Would you like to live forever; disease free? I never thought that I was mortal until I was seventeen years old. Some humans have dreamed of this possibility, and I was one of them. Reality has slapped me in the face. One of the most notable wishes to “live forever” was made by the Pharaohs of Egypt! The techniques they used were extraordinarily good for that time period. You can still witness their efforts today.
Benjamin Franklin expressed sorrow in 1773, that he lived “in a century too little advanced, and too near the infancy of science” that he could not be preserved and revitalized to achieve his “very ardent desire to see and observe the state of America a hundred years hence.”
In 1922, Alexander Yaroslavsky, a member of the Russian immortalists-biochemists movement wrote the “Anabiosys Poem”. In 1924, Soviet Communists considered freezing Vladimir Lenin’s body. While freezing will preserve a body, there is no way to accomplish this procedure with current technology without damaging the body.

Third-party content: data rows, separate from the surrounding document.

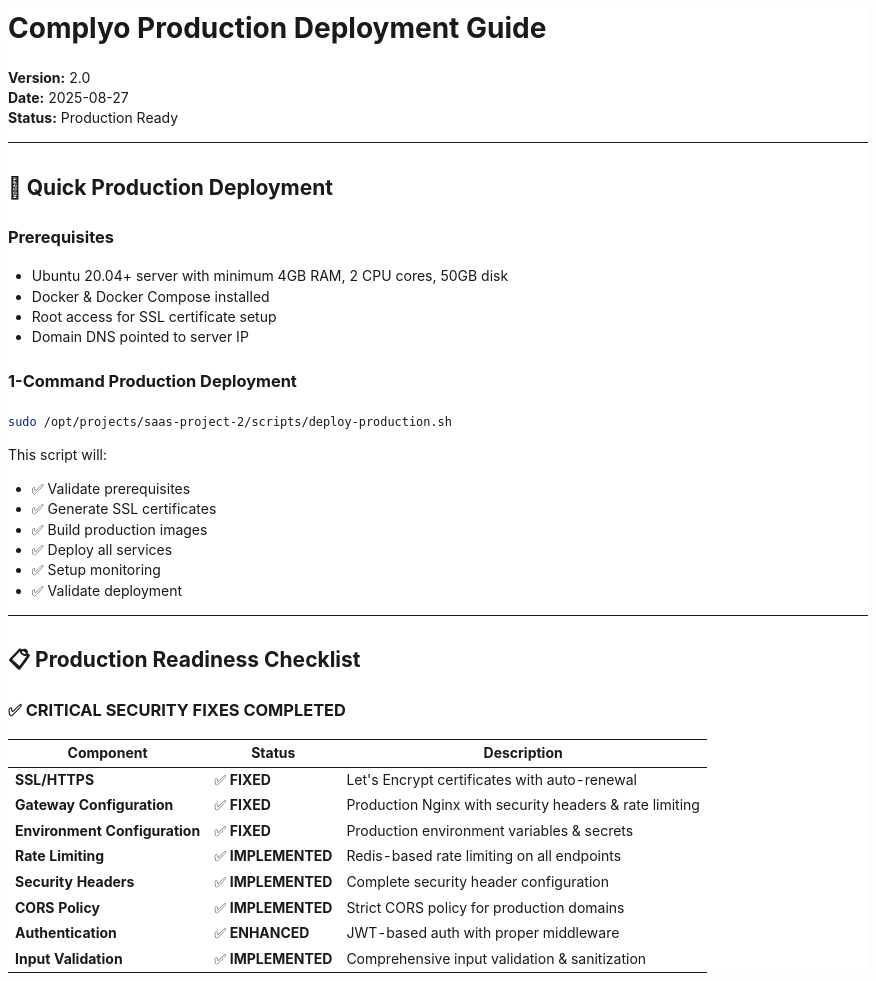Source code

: # Complyo Production Deployment Guide

**Version:** 2.0  
**Date:** 2025-08-27  
**Status:** Production Ready  

---

## 🚀 Quick Production Deployment

### Prerequisites

- Ubuntu 20.04+ server with minimum 4GB RAM, 2 CPU cores, 50GB disk
- Docker & Docker Compose installed
- Root access for SSL certificate setup
- Domain DNS pointed to server IP

### 1-Command Production Deployment

```bash
sudo /opt/projects/saas-project-2/scripts/deploy-production.sh
```

This script will:
- ✅ Validate prerequisites
- ✅ Generate SSL certificates
- ✅ Build production images
- ✅ Deploy all services
- ✅ Setup monitoring
- ✅ Validate deployment

---

## 📋 Production Readiness Checklist

### ✅ CRITICAL SECURITY FIXES COMPLETED

| Component | Status | Description |
|-----------|--------|-------------|
| **SSL/HTTPS** | ✅ **FIXED** | Let's Encrypt certificates with auto-renewal |
| **Gateway Configuration** | ✅ **FIXED** | Production Nginx with security headers & rate limiting |
| **Environment Configuration** | ✅ **FIXED** | Production environment variables & secrets |
| **Rate Limiting** | ✅ **IMPLEMENTED** | Redis-based rate limiting on all endpoints |
| **Security Headers** | ✅ **IMPLEMENTED** | Complete security header configuration |
| **CORS Policy** | ✅ **IMPLEMENTED** | Strict CORS policy for production domains |
| **Authentication** | ✅ **ENHANCED** | JWT-based auth with proper middleware |
| **Input Validation** | ✅ **IMPLEMENTED** | Comprehensive input validation & sanitization |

In 1962 Michigan college physics teacher Robert Ettinger proposed that freezing people may be a way to preserve them until future medical technology could be used to cure them. He made the proposal in a privately published book, The Prospect of Immortality. Even though freezing a person is apparently fatal, Mr. Ettinger postulated that what appears to be fatal today may be reversible in the future.
In 1964, Evan Cooper founded the Life Extension Society (LES) in order to promote freezing people for the purpose of reviving then later. In 1965, the Life Extension Society offered the opportunity to preserve one person free of all charges, stating that “the Life Extension Society now has primitive facilities for emergency short term freezing and storing our friend the large homeotherm (man). LES offers to freeze free of charge the first person desirous and in need of cryogenic suspension.”

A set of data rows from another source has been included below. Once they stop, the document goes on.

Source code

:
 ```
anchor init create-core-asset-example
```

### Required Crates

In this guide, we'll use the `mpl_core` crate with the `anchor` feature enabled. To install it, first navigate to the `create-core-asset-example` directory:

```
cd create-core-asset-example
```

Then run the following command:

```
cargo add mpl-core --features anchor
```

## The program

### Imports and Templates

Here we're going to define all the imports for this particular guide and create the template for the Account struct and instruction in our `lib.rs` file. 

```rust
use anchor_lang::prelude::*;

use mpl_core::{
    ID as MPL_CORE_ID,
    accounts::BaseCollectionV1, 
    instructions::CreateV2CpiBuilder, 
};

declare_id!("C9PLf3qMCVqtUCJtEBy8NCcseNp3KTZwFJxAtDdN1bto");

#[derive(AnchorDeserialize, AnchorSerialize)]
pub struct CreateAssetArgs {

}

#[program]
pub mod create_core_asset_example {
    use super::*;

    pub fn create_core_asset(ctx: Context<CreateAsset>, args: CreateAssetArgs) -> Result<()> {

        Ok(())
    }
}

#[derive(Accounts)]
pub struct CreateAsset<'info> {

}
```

Dr. James Hiram Bedford, a psychology professor, grabbed the opportunity and was established as their candidate. Dr. Bedford suffered from kidney cancer that later metastasized into his lungs. At that time, his condition was untreatable. Fifty years ago, on January 12, 1967, Dr. Bedford became the first person to undergo cryonic preservation with the intent of future resuscitation. He was seventy-three years old at the time of his death. Dr. Bedford left $100,000 to cryonics research by means of a trust established by his will.

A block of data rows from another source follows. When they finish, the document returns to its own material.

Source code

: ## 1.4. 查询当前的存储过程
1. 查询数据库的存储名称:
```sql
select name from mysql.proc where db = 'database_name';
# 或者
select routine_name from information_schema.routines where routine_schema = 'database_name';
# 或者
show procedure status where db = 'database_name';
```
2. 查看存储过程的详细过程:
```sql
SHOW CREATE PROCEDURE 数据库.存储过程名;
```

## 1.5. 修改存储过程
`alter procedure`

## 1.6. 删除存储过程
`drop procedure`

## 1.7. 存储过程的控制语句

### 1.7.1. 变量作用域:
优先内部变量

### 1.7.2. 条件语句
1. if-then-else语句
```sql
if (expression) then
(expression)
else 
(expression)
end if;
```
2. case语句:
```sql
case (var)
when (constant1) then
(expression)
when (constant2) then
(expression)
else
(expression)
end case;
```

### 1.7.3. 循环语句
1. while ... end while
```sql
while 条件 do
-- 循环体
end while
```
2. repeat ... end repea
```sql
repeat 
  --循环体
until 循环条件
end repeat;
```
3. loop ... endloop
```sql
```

Cryonics is defined as the low-temperature preservation of humans who cannot be sustained by contemporary medicine, with the hope that their resuscitation and restoration to full health may be possible in the future.
Dr. Bedford’s body was frozen a few hours after his death, which was due to natural causes related to his cancer. Cryonics Society of California (CSC) that was headed by Robert Nelson actually did this first human freezing under cryonics-controlled (non-mortuary) conditions. His body was maintained in liquid nitrogen, first by his family and with several transfers, it is now at The Alcor Life Extension Foundation, most often referred to as Alcor, where it still lies frozen today.
Over the next year and a half Nelson froze four others, who were kept in dry ice at a mortuary. It appears from court documents that he quietly let the four bodies at Chatsworth thaw, not later than around the end of 1971. Nelson’s freezing operations ended with the thawing of two bodies in April of 1979. In total there were nine frozen people stored, thawed, and decomposed at the Chatsworth site by Nelson. Chatsworth became a byword for disaster in cryonics, and Nelson was castigated as a liar, cheat, and even called a mass-murderer by some in cryonics. Others in the industry viewed him and his meagerly-funded operation more sympathetically.
It has been reported that about 250 humans are currently cryopreserved in this country. There are also about 1,500 other people who have completed provisions for this procedure. Most of both groups are with Alcor, along with a few dozen pets. No human has yet been restored after being cryonically preserved. I will note that some people have been restored to normal functioning after being completely submerged in cold water for more than an hour.